Staff measuring the Mesha Inscription

Homepage THE MRAM PROJECT (MRAMP)

THE MRAM PROJECT (MRAMP)

The Madaba Regional Archaeological Museum (MRAM) grows out of MRAMP (the Madaba Regional Archaeological Museum Project). The project was conceptualized in the mid-2000s when the then Director General of the Department of Antiquities of Jordan (DoA) approached one of the co-directors, personally requesting help to renovate the current Madaba Museum, train its staff, and digitize all museum records. With help from directors of regional archaeological excavations, the DoA, and other specialists, plans were developed to work toward a new museum near the center of town and re-purpose the current museum for research and storage. In 2015, an international leadership team was formed, consisting of four co-directors—Douglas Clark from La Sierra University in Riverside, California; Suzanne Richard from Gannon University in Erie, Pennsylvania; Andrea Polcaro from Perugia University in Perugia, Italy; and Marta D’Andrea from Sapienza University of Rome, Italy—and our project coordinator from the DoA in Jordan, Basem Mahamid.



MRAMP OBJECTIVES

MRAMP focuses on archaeologically preparing an endangered urban area – the Madaba Archaeological Park West (II) - for the construction of a new regional museum (MRAM) to make accessible and display archaeological materials from the Madaba region.


MRAMP was officially organized in 2015 and, with generous support from numerous international grants, began to rehabilitate the Madaba Archaeological Park West and prepare for a new museum. Photo galleries show the results of three seasons of onsite clearing, excavation, and conservation (2016-2018), along with workshops and training courses, as well as additional activities (like sub-surface mapping by Italian Marilena Cozzolino, using a georesistivimeter).
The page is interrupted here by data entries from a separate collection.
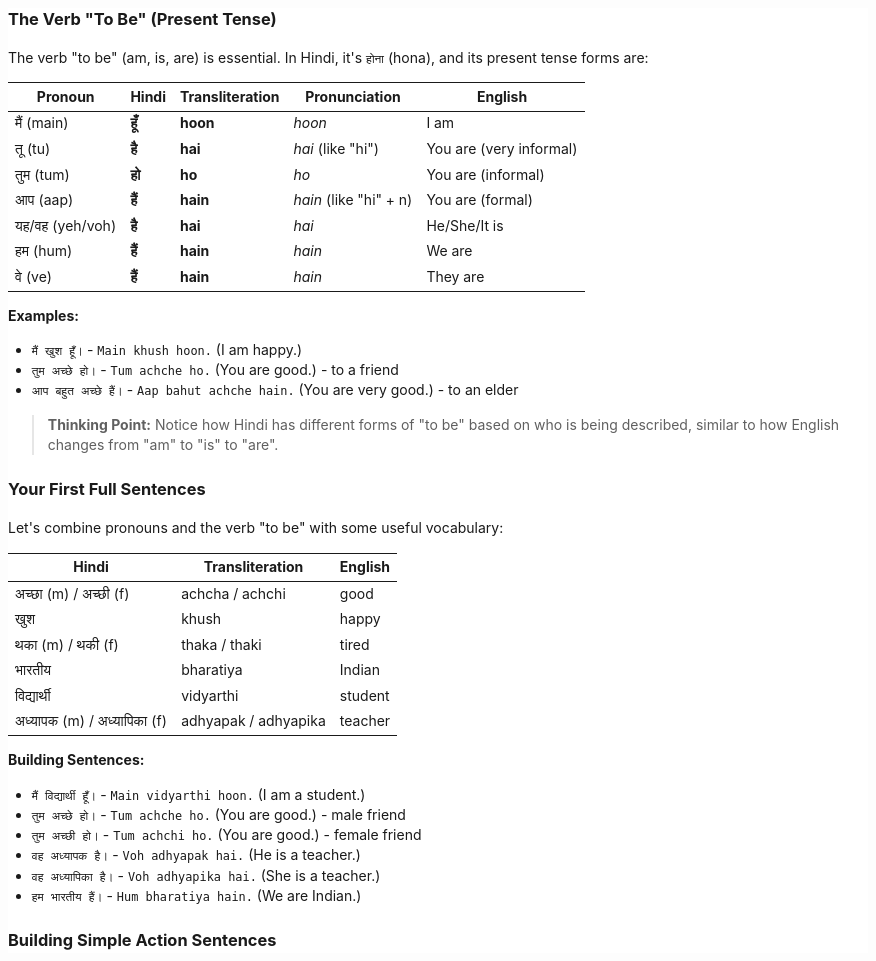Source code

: ### The Verb "To Be" (Present Tense)

The verb "to be" (am, is, are) is essential. In Hindi, it's `होना` (hona), and its present tense forms are:

| Pronoun | Hindi | Transliteration | Pronunciation | English |
|---------|-------|----------------|--------------|---------|
| मैं (main) | **हूँ** | **hoon** | *hoon* | I am |
| तू (tu) | **है** | **hai** | *hai* (like "hi") | You are (very informal) |
| तुम (tum) | **हो** | **ho** | *ho* | You are (informal) |
| आप (aap) | **हैं** | **hain** | *hain* (like "hi" + n) | You are (formal) |
| यह/वह (yeh/voh) | **है** | **hai** | *hai* | He/She/It is |
| हम (hum) | **हैं** | **hain** | *hain* | We are |
| वे (ve) | **हैं** | **hain** | *hain* | They are |

**Examples:**
* `मैं खुश हूँ।` - `Main khush hoon.` (I am happy.)
* `तुम अच्छे हो।` - `Tum achche ho.` (You are good.) - to a friend
* `आप बहुत अच्छे हैं।` - `Aap bahut achche hain.` (You are very good.) - to an elder

> **Thinking Point:** Notice how Hindi has different forms of "to be" based on who is being described, similar to how English changes from "am" to "is" to "are".

### Your First Full Sentences

Let's combine pronouns and the verb "to be" with some useful vocabulary:

| Hindi | Transliteration | English |
|-------|----------------|---------|
| अच्छा (m) / अच्छी (f) | achcha / achchi | good |
| खुश | khush | happy |
| थका (m) / थकी (f) | thaka / thaki | tired |
| भारतीय | bharatiya | Indian |
| विद्यार्थी | vidyarthi | student |
| अध्यापक (m) / अध्यापिका (f) | adhyapak / adhyapika | teacher |

**Building Sentences:**
* `मैं विद्यार्थी हूँ।` - `Main vidyarthi hoon.` (I am a student.)
* `तुम अच्छे हो।` - `Tum achche ho.` (You are good.) - male friend
* `तुम अच्छी हो।` - `Tum achchi ho.` (You are good.) - female friend
* `वह अध्यापक है।` - `Voh adhyapak hai.` (He is a teacher.)
* `वह अध्यापिका है।` - `Voh adhyapika hai.` (She is a teacher.)
* `हम भारतीय हैं।` - `Hum bharatiya hain.` (We are Indian.)

### Building Simple Action Sentences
They also place a special focus on the May 2017 official launch of the project which involved dignitaries from the US and Italian embassies, Jordanian officials (national, regional, and municipal), supporting entities, and 200 local guests. Ongoing maintenance continues onsite, in addition to focused attention on repurposing the current museum into space for research and storage of artifacts coming from the Madaba region. Given the rising challenges due to COVID-19, MRAMP then turned more attention to virtual reality, completing virtual tours of the architectural concept design of the new museum (visit HERE ), and engaging friends in the US Department of State and the US Embassy in Jordan to involve specialists in producing 3D virtual tours of various sites of interest in Madaba, complete with local tour guides and storytellers. Work continues on plans for the actual museum, with raising sufficient funds the primary focus.


The project rests on three main objectives:


1) Capacity building. MRAMP works in close-cooperation with the DoA to train local specialists and promote local operation and management of the museum in the future. One of our primary goals is training local specialists, beginning now and continuing through the life of the museum. Starting from our 2016 pilot season in the Madaba Archaeological Park West, we have used our field activities as a training opportunity for graduate and undergraduate students and DoA staff, in addition to a host of volunteers.


2) Promotion, protection, and enhancement of cultural heritage. In accordance with the DoA’s strategies for the management and protection of cultural heritage in Jordan, the entire project is conceived as a tool for raising awareness of potential threats to cultural heritage and of the challenges of promoting and protecting cultural heritage within contemporary society. By means of educational activities and community engagement, beginning now and continuing through the life of the Museum, the project aims to encourage and facilitate public awareness of the intrinsic civic values of cultural heritage, to minimize threats to cultural heritage, and to promote the principles of sustainable development.


3) Promotion of sustainable tourism in the city of Madaba and its region. This is also a basic objective of the project, which includes an extensive cultural heritage landscape to manage: an urban complex in downtown Madaba and the entire region surrounding the town itself. The Madaba district encompasses numerous archaeological sites, a dozen of which are presently active, from where archaeological artifacts flow into the Museum’s collection (see map of the region HERE). The objective of MRAM is not only to showcase the regional history, archaeology, and traditions of Madaba, but to connect the town and the museum with their surrounding territory. This will be accomplished by using directional maps and heritage trails as a springboard for local and foreign tourists to travel from the new museum to these locations as a series of related museums without walls. The development of itineraries to those sites that start from the museum will provide local and international tourists with the opportunity to experience the best of the cultural heritage of Madaba but also to develop strategies to protect and promote sites of cultural and historical value in the region.